** EXERCISE DATA follows **

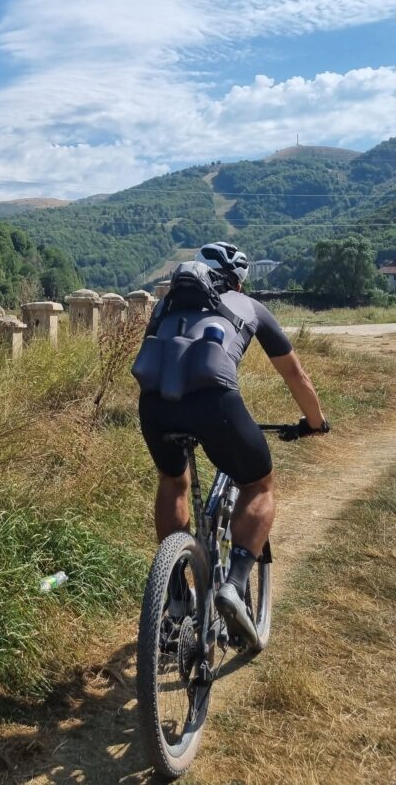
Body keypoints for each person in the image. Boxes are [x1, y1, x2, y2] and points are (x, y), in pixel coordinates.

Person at [134, 241, 329, 647]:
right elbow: (297, 376)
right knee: (259, 483)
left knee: (174, 481)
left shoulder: (164, 307)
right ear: (237, 282)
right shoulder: (250, 307)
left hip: (154, 406)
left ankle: (173, 597)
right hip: (215, 403)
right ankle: (234, 585)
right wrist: (315, 423)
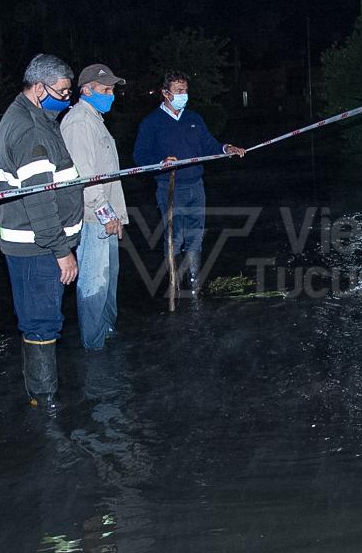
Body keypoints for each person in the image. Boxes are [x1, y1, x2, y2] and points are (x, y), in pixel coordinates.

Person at [0, 54, 82, 412]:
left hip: (34, 244)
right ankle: (45, 404)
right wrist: (61, 250)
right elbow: (40, 199)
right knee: (42, 322)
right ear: (39, 87)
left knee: (38, 318)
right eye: (62, 92)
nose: (67, 98)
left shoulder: (32, 117)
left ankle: (40, 393)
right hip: (37, 247)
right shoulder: (30, 129)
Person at [133, 71, 245, 296]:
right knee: (175, 236)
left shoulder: (194, 118)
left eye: (185, 90)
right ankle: (175, 284)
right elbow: (140, 156)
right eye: (178, 91)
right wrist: (160, 163)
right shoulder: (151, 122)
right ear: (165, 93)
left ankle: (194, 284)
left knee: (195, 235)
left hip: (196, 185)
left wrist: (226, 149)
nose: (184, 95)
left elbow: (208, 144)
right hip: (170, 187)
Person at [60, 63, 129, 350]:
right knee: (94, 283)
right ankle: (94, 346)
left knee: (108, 280)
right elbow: (85, 177)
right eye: (105, 89)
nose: (110, 95)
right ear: (86, 90)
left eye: (112, 89)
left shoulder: (95, 119)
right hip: (94, 220)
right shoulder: (78, 123)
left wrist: (118, 216)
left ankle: (106, 332)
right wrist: (105, 215)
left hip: (108, 217)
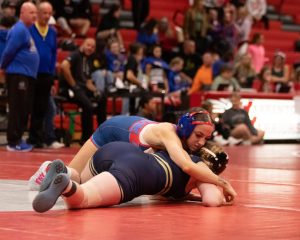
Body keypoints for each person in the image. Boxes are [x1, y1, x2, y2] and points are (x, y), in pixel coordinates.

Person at [30, 110, 237, 202]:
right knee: (80, 177)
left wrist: (188, 196)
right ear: (184, 128)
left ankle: (58, 171)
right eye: (198, 135)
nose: (200, 142)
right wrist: (223, 183)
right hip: (112, 131)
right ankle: (47, 168)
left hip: (125, 134)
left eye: (206, 139)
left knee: (77, 175)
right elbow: (188, 167)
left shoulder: (178, 140)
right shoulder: (169, 133)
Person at [32, 141, 232, 213]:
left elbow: (159, 197)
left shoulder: (177, 151)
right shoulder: (202, 170)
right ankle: (66, 186)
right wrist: (219, 189)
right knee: (81, 198)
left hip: (118, 150)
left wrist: (188, 196)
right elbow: (211, 201)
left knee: (82, 178)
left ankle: (64, 172)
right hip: (136, 172)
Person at [0, 2, 39, 151]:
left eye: (36, 12)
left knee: (23, 107)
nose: (35, 15)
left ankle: (18, 139)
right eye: (31, 13)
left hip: (25, 75)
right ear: (22, 13)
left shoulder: (25, 30)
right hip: (18, 75)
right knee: (17, 108)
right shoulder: (19, 30)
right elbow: (9, 51)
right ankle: (13, 141)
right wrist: (3, 66)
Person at [59, 38, 106, 144]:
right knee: (88, 105)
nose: (90, 48)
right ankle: (86, 139)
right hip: (69, 89)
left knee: (102, 98)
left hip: (81, 89)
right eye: (88, 45)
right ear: (83, 44)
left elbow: (88, 82)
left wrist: (96, 91)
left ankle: (103, 135)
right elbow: (64, 66)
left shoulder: (88, 59)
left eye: (93, 47)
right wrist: (74, 85)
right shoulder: (76, 55)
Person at [27, 1, 57, 148]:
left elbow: (54, 55)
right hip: (31, 74)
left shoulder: (52, 32)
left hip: (46, 75)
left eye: (49, 13)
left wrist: (52, 75)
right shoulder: (30, 30)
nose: (47, 16)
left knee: (41, 108)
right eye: (44, 13)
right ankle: (27, 137)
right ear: (38, 13)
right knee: (29, 106)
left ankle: (37, 139)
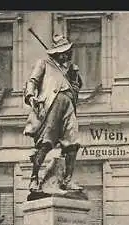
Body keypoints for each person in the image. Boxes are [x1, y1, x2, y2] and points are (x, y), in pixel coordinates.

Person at [23, 34, 83, 192]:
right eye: (62, 52)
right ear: (55, 53)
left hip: (69, 106)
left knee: (73, 143)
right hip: (52, 104)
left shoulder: (69, 69)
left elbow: (77, 87)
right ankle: (34, 179)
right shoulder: (44, 63)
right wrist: (31, 96)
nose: (65, 54)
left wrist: (75, 76)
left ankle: (67, 181)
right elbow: (32, 81)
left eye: (67, 51)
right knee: (46, 142)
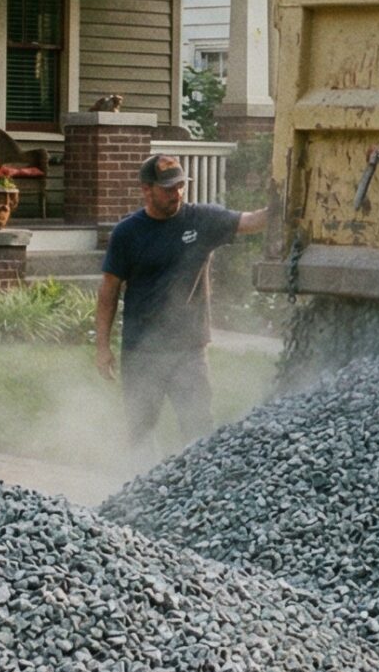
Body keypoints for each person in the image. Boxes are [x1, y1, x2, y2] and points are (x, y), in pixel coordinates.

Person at [94, 153, 270, 453]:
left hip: (189, 348)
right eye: (168, 188)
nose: (176, 193)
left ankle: (200, 493)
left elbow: (252, 222)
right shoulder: (127, 234)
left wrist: (283, 200)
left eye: (180, 186)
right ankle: (142, 488)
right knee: (141, 429)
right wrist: (102, 347)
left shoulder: (201, 220)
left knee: (199, 426)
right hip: (141, 350)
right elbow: (108, 293)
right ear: (146, 190)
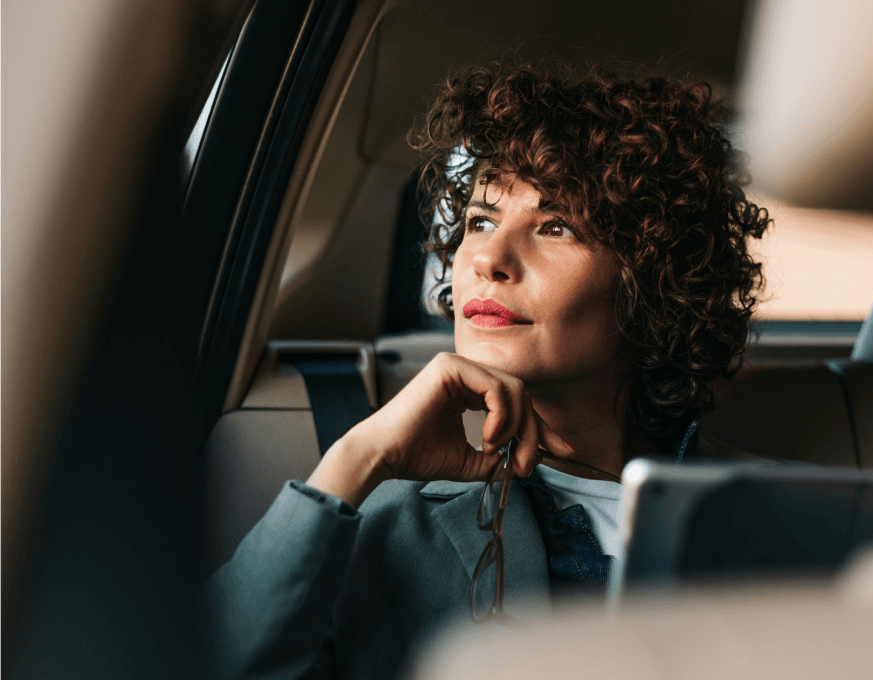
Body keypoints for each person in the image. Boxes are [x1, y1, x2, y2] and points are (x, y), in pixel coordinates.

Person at [204, 60, 769, 679]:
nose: (489, 259)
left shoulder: (776, 507)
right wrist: (358, 456)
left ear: (654, 281)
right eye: (480, 221)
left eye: (555, 226)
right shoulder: (383, 519)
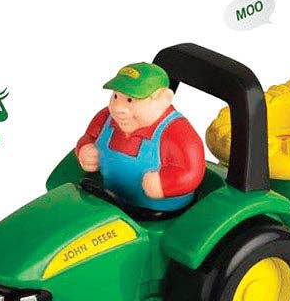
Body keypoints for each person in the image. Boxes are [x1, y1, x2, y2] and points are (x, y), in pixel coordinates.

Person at [76, 63, 205, 211]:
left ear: (164, 99)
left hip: (157, 211)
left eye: (130, 100)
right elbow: (88, 137)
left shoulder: (178, 133)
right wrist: (84, 149)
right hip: (108, 198)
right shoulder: (106, 118)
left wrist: (164, 184)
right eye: (116, 96)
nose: (118, 108)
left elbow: (191, 172)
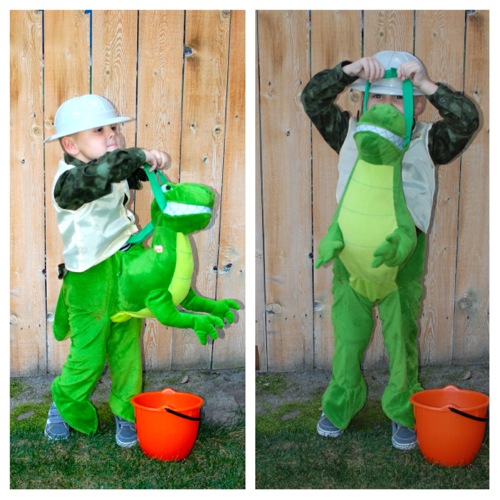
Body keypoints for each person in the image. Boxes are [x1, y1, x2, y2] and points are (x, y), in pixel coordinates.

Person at [301, 51, 479, 449]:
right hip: (351, 261)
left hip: (402, 265)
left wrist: (429, 85)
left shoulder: (429, 140)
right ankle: (341, 401)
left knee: (402, 340)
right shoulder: (349, 131)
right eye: (377, 96)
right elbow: (312, 98)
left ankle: (402, 408)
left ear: (418, 103)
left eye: (398, 97)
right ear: (364, 99)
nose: (386, 104)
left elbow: (467, 120)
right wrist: (348, 72)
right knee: (348, 339)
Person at [44, 94, 170, 447]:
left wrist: (148, 166)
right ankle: (64, 401)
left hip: (124, 268)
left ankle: (126, 409)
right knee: (88, 354)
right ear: (71, 145)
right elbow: (106, 171)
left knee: (126, 348)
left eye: (113, 127)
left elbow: (122, 171)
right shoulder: (69, 182)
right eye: (99, 130)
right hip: (90, 279)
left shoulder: (109, 165)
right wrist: (141, 155)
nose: (112, 133)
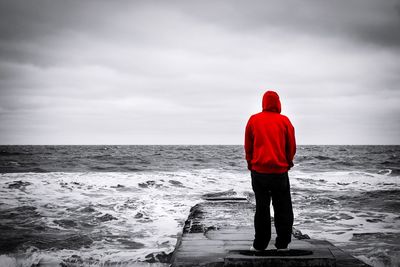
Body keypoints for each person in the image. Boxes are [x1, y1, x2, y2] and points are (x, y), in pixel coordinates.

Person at [244, 90, 296, 251]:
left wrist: (250, 163)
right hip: (280, 172)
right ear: (278, 103)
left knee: (262, 208)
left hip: (259, 172)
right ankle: (282, 244)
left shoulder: (253, 120)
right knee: (283, 208)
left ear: (264, 103)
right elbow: (291, 146)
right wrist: (288, 162)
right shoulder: (284, 121)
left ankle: (260, 245)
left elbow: (248, 145)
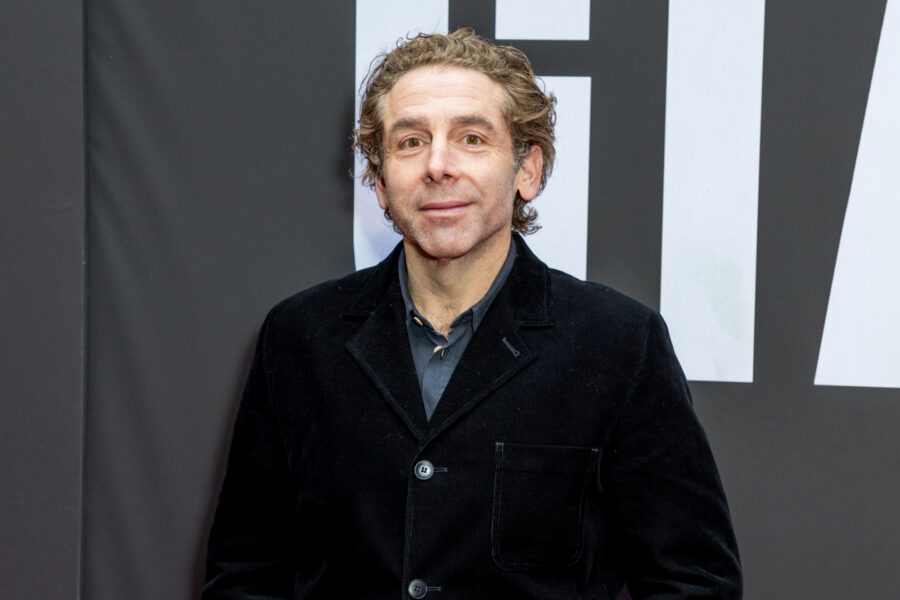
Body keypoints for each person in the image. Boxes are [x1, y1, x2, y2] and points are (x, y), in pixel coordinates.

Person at [203, 28, 741, 600]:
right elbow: (244, 573)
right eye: (411, 142)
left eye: (472, 138)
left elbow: (694, 582)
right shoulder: (299, 337)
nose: (438, 166)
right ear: (380, 182)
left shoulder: (619, 343)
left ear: (528, 170)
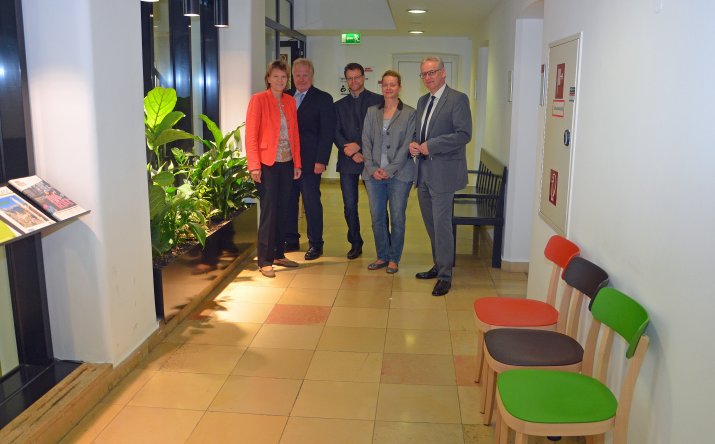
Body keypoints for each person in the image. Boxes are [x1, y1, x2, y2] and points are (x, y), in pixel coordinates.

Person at [409, 56, 472, 296]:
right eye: (424, 74)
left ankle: (445, 276)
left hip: (444, 174)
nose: (428, 78)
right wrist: (414, 144)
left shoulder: (457, 99)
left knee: (442, 225)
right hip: (423, 172)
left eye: (432, 72)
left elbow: (464, 134)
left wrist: (431, 146)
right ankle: (438, 264)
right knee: (431, 224)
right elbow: (420, 133)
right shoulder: (423, 101)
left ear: (443, 73)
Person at [245, 60, 302, 278]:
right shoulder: (258, 99)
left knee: (284, 209)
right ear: (268, 78)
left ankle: (279, 254)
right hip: (266, 164)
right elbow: (251, 135)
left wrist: (297, 163)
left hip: (287, 163)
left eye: (283, 77)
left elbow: (294, 134)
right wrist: (254, 166)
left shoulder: (290, 101)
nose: (280, 80)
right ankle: (264, 260)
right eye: (276, 76)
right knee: (269, 212)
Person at [362, 70, 416, 274]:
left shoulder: (410, 113)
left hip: (400, 175)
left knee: (397, 217)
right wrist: (372, 168)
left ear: (399, 87)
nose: (388, 88)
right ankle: (382, 255)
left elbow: (406, 146)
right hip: (373, 175)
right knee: (377, 217)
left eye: (393, 84)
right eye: (385, 84)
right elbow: (366, 141)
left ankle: (394, 258)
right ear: (381, 87)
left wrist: (390, 170)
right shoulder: (371, 112)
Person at [284, 58, 336, 260]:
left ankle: (316, 243)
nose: (301, 78)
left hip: (311, 161)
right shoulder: (285, 96)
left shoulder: (323, 98)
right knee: (289, 200)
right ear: (292, 76)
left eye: (305, 75)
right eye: (297, 75)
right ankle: (291, 239)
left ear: (312, 76)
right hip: (287, 160)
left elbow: (327, 132)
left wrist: (321, 160)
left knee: (311, 201)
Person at [333, 63, 383, 260]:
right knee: (350, 205)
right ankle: (355, 242)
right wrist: (351, 152)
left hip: (373, 160)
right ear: (346, 80)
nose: (354, 81)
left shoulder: (378, 101)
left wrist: (360, 147)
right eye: (350, 78)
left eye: (357, 77)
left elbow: (380, 131)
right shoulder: (338, 105)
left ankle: (384, 244)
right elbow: (335, 132)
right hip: (348, 161)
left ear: (363, 77)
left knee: (378, 205)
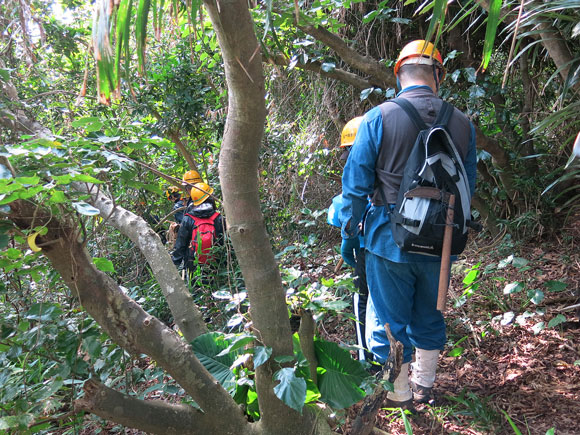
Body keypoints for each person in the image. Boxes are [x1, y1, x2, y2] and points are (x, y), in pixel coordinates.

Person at [340, 40, 477, 408]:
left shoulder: (378, 117)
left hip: (389, 239)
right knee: (431, 315)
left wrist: (350, 229)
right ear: (438, 75)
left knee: (389, 320)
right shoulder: (462, 123)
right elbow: (470, 186)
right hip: (442, 239)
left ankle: (399, 397)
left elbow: (354, 186)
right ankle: (425, 387)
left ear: (398, 73)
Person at [327, 116, 374, 363]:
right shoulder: (393, 157)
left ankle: (367, 359)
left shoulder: (358, 165)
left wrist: (348, 238)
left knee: (363, 299)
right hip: (396, 240)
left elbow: (351, 198)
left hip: (367, 249)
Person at [171, 182, 225, 278]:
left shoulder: (188, 218)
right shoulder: (218, 218)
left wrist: (175, 263)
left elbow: (181, 244)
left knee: (196, 289)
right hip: (217, 263)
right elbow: (224, 241)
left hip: (194, 263)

** End of EXERCISE DATA **

= WHAT THIS TASK INVOLVES =
Leaving out each picture, repeat exactly the lines above from the one that contains "right hip: (373, 175)" through the one that contains "left shoulder: (358, 165)".

= EXPECTED ANSWER =
right hip: (373, 175)
right knee: (377, 217)
left eye: (393, 84)
right eye: (385, 84)
right elbow: (366, 141)
left ankle: (394, 258)
right ear: (381, 87)
left wrist: (390, 170)
right shoulder: (371, 112)
Person at [284, 58, 336, 260]:
left ankle: (316, 243)
nose: (301, 78)
left hip: (311, 161)
right shoulder: (285, 96)
left shoulder: (323, 98)
right knee: (289, 200)
right ear: (292, 76)
left eye: (305, 75)
right eye: (297, 75)
right ankle: (291, 239)
left ear: (312, 76)
right hip: (287, 160)
left elbow: (327, 132)
left wrist: (321, 160)
left knee: (311, 201)
Person at [333, 63, 383, 260]:
right knee: (350, 205)
right ankle: (355, 242)
right wrist: (351, 152)
left hip: (373, 160)
right ear: (346, 80)
nose: (354, 81)
left shoulder: (378, 101)
left wrist: (360, 147)
right eye: (350, 78)
left eye: (357, 77)
left elbow: (380, 131)
right shoulder: (338, 105)
left ankle: (384, 244)
right elbow: (335, 132)
right hip: (348, 161)
left ear: (363, 77)
left knee: (378, 205)
Body keypoints for each person in the image. Boxes are [x1, y1, x2, y2] and points are (x, y), in pixel coordinates.

Person at [340, 40, 477, 408]:
left shoulder: (378, 117)
left hip: (389, 239)
right knee: (431, 315)
left wrist: (350, 229)
right ear: (438, 75)
left knee: (389, 320)
right shoulder: (462, 123)
right elbow: (470, 186)
right hip: (442, 239)
left ankle: (399, 397)
left elbow: (354, 186)
right ankle: (425, 387)
left ear: (398, 73)
Person at [327, 116, 374, 363]:
right shoulder: (393, 157)
left ankle: (367, 359)
left shoulder: (358, 165)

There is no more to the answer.